How much trouble and what a tide of woe and unhappiness would be saved if men, and women also, would continue to cultivate the regard, attention, and kind words of appreciation and little courtesies of life which kept love alive and which they felt were necessary in gaining the companions of their choice. If the husband and wife would only continue to cultivate these attentions which nourish love, they would be happy in each other's society and would have a sanctifying influence upon their families. They would have in themselves a little world of happiness and would not desire to go outside this world for new attractions and new objects of love....

Many women pine for words of love and kindness and the common attentions and courtesies due them from their husbands who have selected them as their life companions.... It is these little attentions and courtesies which make up the sum of life's happiness....

If the hearts were kept tender in our families, if there were a noble, generous deference to each other's tastes and opinions, if the wife were seeking opportunities to express her love by actions in her courtesies to her husband, and the husband were manifesting the same consideration and kindly regard for the wife, the children would partake of the same spirit. The influence would pervade the household, and what a tide of misery would be saved in the families! ...

Every couple who unite their life interest should seek to make the life of each as happy as possible. That which we prize we seek to preserve and make more valuable if we can.

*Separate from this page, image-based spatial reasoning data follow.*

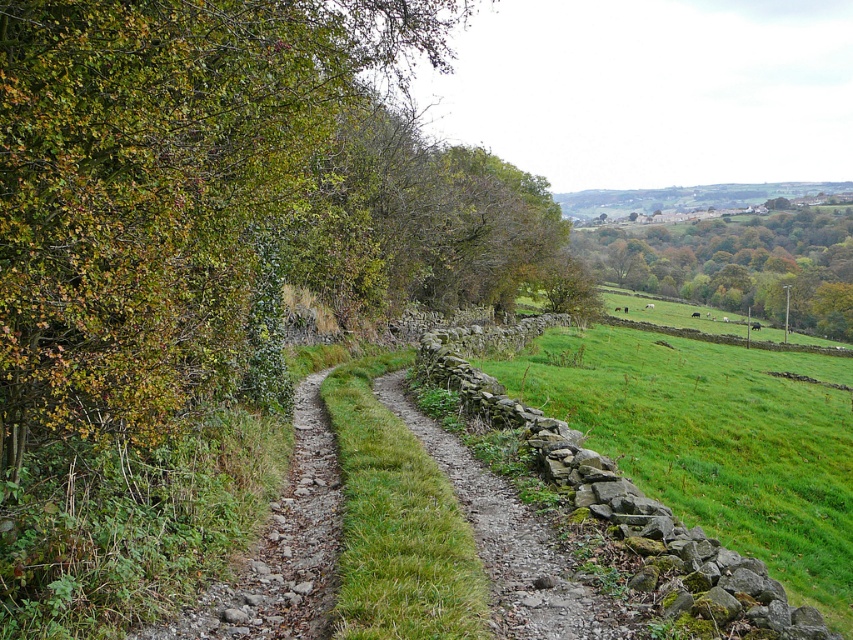
Question: Is green leafy tree at upper right further to the viewer compared to dull gray gravel path at left?

Choices:
 (A) yes
 (B) no

Answer: (A)

Question: From the image, what is the correct spatial relationship of green leafy tree at upper left in relation to dull gray gravel path at left?

Choices:
 (A) above
 (B) below

Answer: (A)

Question: Is green grassy field at right bigger than dusty gravel path at center?

Choices:
 (A) no
 (B) yes

Answer: (B)

Question: Which of these objects is positioned closest to the dusty gravel path at center?

Choices:
 (A) green leafy tree at upper right
 (B) green grassy field at right
 (C) dull gray gravel path at left
 (D) green leafy tree at upper left

Answer: (C)

Question: Which point is closer to the camera?

Choices:
 (A) dull gray gravel path at left
 (B) green leafy tree at upper left
 (C) dusty gravel path at center

Answer: (A)

Question: Based on their relative distances, which object is nearer to the dull gray gravel path at left?

Choices:
 (A) green grassy field at right
 (B) green leafy tree at upper right

Answer: (A)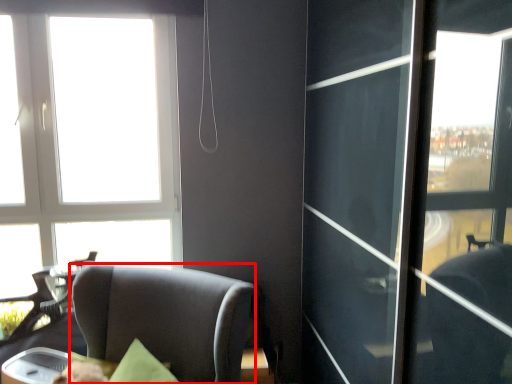
Question: Observing the image, what is the correct spatial positioning of chair (annotated by the red box) in reference to window?

Choices:
 (A) left
 (B) right

Answer: (B)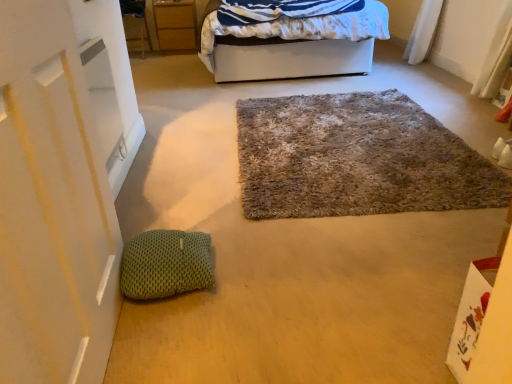
Question: Does white fabric bed at upper center turn towards matte wood cabinet at upper left?

Choices:
 (A) no
 (B) yes

Answer: (A)

Question: Can you confirm if white fabric bed at upper center is wider than matte wood cabinet at upper left?

Choices:
 (A) yes
 (B) no

Answer: (A)

Question: Does white fabric bed at upper center have a greater height compared to matte wood cabinet at upper left?

Choices:
 (A) no
 (B) yes

Answer: (B)

Question: Can you see white fabric bed at upper center touching matte wood cabinet at upper left?

Choices:
 (A) yes
 (B) no

Answer: (B)

Question: Can you confirm if white fabric bed at upper center is bigger than matte wood cabinet at upper left?

Choices:
 (A) no
 (B) yes

Answer: (B)

Question: Considering the relative positions of matte wood cabinet at upper left and white fabric bed at upper center in the image provided, is matte wood cabinet at upper left to the left or to the right of white fabric bed at upper center?

Choices:
 (A) left
 (B) right

Answer: (A)

Question: Is point [x=164, y=29] positioned closer to the camera than point [x=274, y=54]?

Choices:
 (A) closer
 (B) farther

Answer: (B)

Question: Considering their positions, is matte wood cabinet at upper left located in front of or behind white fabric bed at upper center?

Choices:
 (A) front
 (B) behind

Answer: (B)

Question: From the image's perspective, relative to white fabric bed at upper center, is matte wood cabinet at upper left above or below?

Choices:
 (A) above
 (B) below

Answer: (A)

Question: Is white fabric bed at upper center situated inside fuzzy carpet at center or outside?

Choices:
 (A) inside
 (B) outside

Answer: (B)

Question: In the image, is white fabric bed at upper center positioned in front of or behind fuzzy carpet at center?

Choices:
 (A) behind
 (B) front

Answer: (A)

Question: Considering the positions of white fabric bed at upper center and fuzzy carpet at center in the image, is white fabric bed at upper center bigger or smaller than fuzzy carpet at center?

Choices:
 (A) small
 (B) big

Answer: (B)

Question: Does point (275, 29) appear closer or farther from the camera than point (392, 198)?

Choices:
 (A) farther
 (B) closer

Answer: (A)

Question: From the image's perspective, is green knitted pillow at lower left positioned above or below white fabric bed at upper center?

Choices:
 (A) above
 (B) below

Answer: (B)

Question: Is green knitted pillow at lower left wider or thinner than white fabric bed at upper center?

Choices:
 (A) thin
 (B) wide

Answer: (A)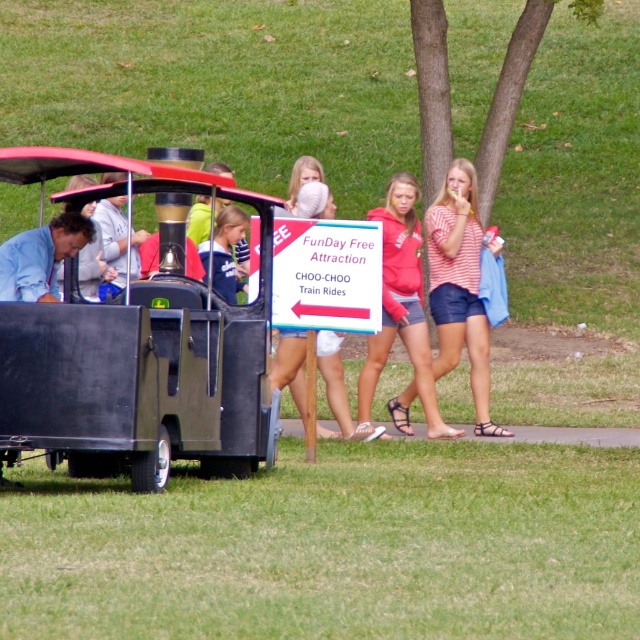
Question: Which object appears farthest from the camera in this image?

Choices:
 (A) white paper sign at center
 (B) matte red hoodie at center
 (C) matte black wagon at left
 (D) striped cotton shirt at center

Answer: (D)

Question: Does matte black wagon at left appear under white paper sign at center?

Choices:
 (A) yes
 (B) no

Answer: (A)

Question: Is matte black wagon at left to the left of white paper sign at center from the viewer's perspective?

Choices:
 (A) no
 (B) yes

Answer: (B)

Question: Is striped cotton shirt at center further to the viewer compared to matte red hoodie at center?

Choices:
 (A) yes
 (B) no

Answer: (A)

Question: Among these objects, which one is nearest to the camera?

Choices:
 (A) matte black wagon at left
 (B) matte red hoodie at center
 (C) striped cotton shirt at center

Answer: (A)

Question: Which of these objects is positioned farthest from the white paper sign at center?

Choices:
 (A) striped cotton shirt at center
 (B) matte black wagon at left
 (C) matte red hoodie at center

Answer: (A)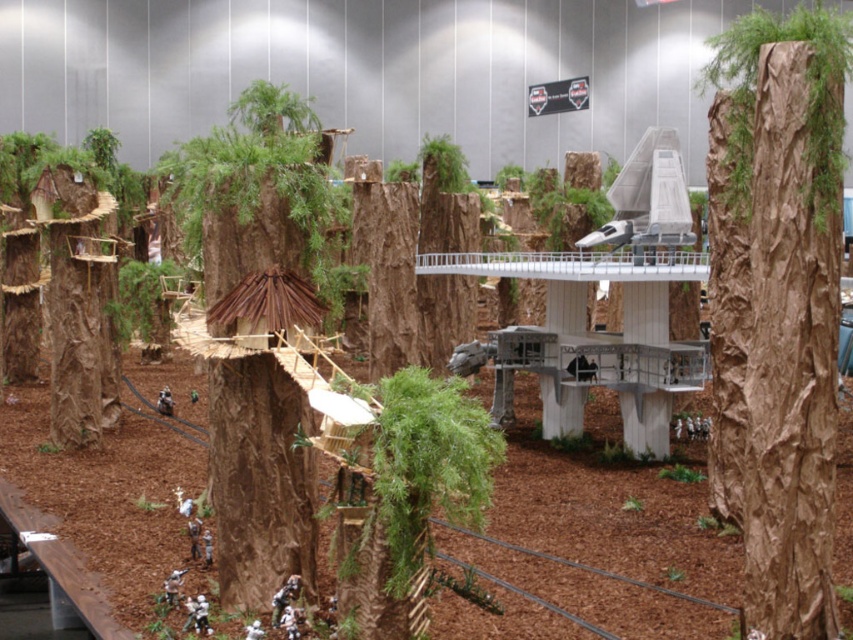
Does metallic silver fighter jet at center have a greater height compared to green mossy tree at center?

Correct, metallic silver fighter jet at center is much taller as green mossy tree at center.

Who is taller, metallic silver fighter jet at center or green mossy tree at center?

metallic silver fighter jet at center

What do you see at coordinates (622, 307) in the screenshot?
I see `metallic silver fighter jet at center` at bounding box center [622, 307].

Where is `metallic silver fighter jet at center`? metallic silver fighter jet at center is located at coordinates (622, 307).

In the scene shown: Is brown textured bark at center above metallic silver fighter jet at center?

No.

Which is more to the left, brown textured bark at center or metallic silver fighter jet at center?

From the viewer's perspective, metallic silver fighter jet at center appears more on the left side.

Where is `brown textured bark at center`? This screenshot has width=853, height=640. brown textured bark at center is located at coordinates (784, 296).

Does brown textured tree trunk at center appear over green mossy tree at center?

Yes, brown textured tree trunk at center is above green mossy tree at center.

Is brown textured tree trunk at center taller than green mossy tree at center?

Correct, brown textured tree trunk at center is much taller as green mossy tree at center.

The height and width of the screenshot is (640, 853). Identify the location of brown textured tree trunk at center. pyautogui.click(x=260, y=209).

This screenshot has height=640, width=853. I want to click on brown textured tree trunk at center, so click(260, 209).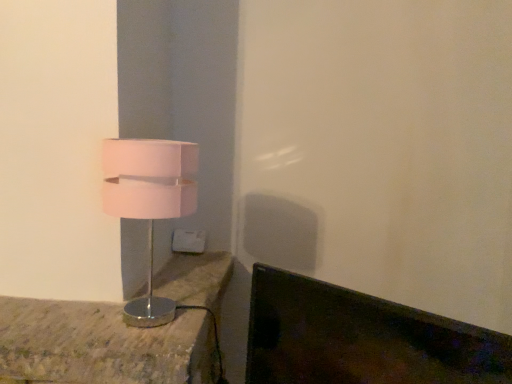
Question: Does metallic silver lamp at left have a greater height compared to pink matte lampshade at left?

Choices:
 (A) yes
 (B) no

Answer: (B)

Question: Can you confirm if metallic silver lamp at left is thinner than pink matte lampshade at left?

Choices:
 (A) yes
 (B) no

Answer: (B)

Question: Is there a large distance between metallic silver lamp at left and pink matte lampshade at left?

Choices:
 (A) no
 (B) yes

Answer: (A)

Question: From a real-world perspective, is metallic silver lamp at left on top of pink matte lampshade at left?

Choices:
 (A) no
 (B) yes

Answer: (A)

Question: Does metallic silver lamp at left have a lesser height compared to pink matte lampshade at left?

Choices:
 (A) yes
 (B) no

Answer: (A)

Question: Would you say pink matte lampshade at left is part of metallic silver lamp at left's contents?

Choices:
 (A) no
 (B) yes

Answer: (A)

Question: Is pink matte lampshade at left at the right side of white plastic electric outlet at center?

Choices:
 (A) yes
 (B) no

Answer: (B)

Question: From the image's perspective, is pink matte lampshade at left above white plastic electric outlet at center?

Choices:
 (A) no
 (B) yes

Answer: (B)

Question: Is pink matte lampshade at left further to camera compared to white plastic electric outlet at center?

Choices:
 (A) no
 (B) yes

Answer: (A)

Question: From a real-world perspective, is pink matte lampshade at left below white plastic electric outlet at center?

Choices:
 (A) no
 (B) yes

Answer: (A)

Question: Is pink matte lampshade at left taller than white plastic electric outlet at center?

Choices:
 (A) yes
 (B) no

Answer: (A)

Question: Is pink matte lampshade at left outside white plastic electric outlet at center?

Choices:
 (A) yes
 (B) no

Answer: (A)

Question: Considering the relative sizes of metallic silver lamp at left and white plastic electric outlet at center in the image provided, is metallic silver lamp at left smaller than white plastic electric outlet at center?

Choices:
 (A) yes
 (B) no

Answer: (B)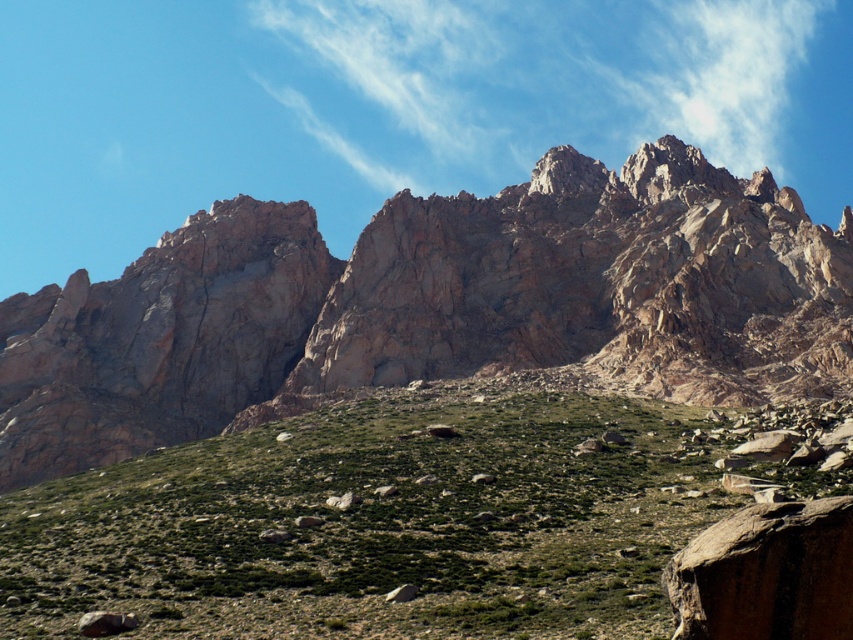
You are planning a hiking route and need to decide between two paths. One path leads through the rugged rock mountain range at upper center, and the other goes across the green grassy hillside at lower center. Based on the terrain described, which path would likely be more challenging in terms of width and space?

The rugged rock mountain range at upper center might be wider than the green grassy hillside at lower center, so the path through the rugged rock mountain range at upper center could be more challenging due to its potentially wider terrain requiring more navigation around obstacles.

You are a hiker standing at point (135, 540) and want to reach point (85, 465). Which direction should you move in to get closer to your destination?

You should move backward because point (85, 465) is behind point (135, 540).

Looking at this image, you are a hiker planning to take a photo of the rugged rock mountain range at upper center and the green grassy hillside at lower center. Which of these two landmarks appears bigger in the image?

The rugged rock mountain range at upper center appears bigger in the image compared to the green grassy hillside at lower center because it has a larger size according to the description.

In the marriage contract men and women have made a trade, an investment for life, and they should do their utmost to control their words of impatience and fretfulness, even more carefully than they did before their marriage, for now their destinies are united for life as husband and wife, and each is valued in exact proportion to the amount of painstaking effort put forth to retain and keep fresh the love so eagerly sought for and prized before marriage.23Letter 27, 1872.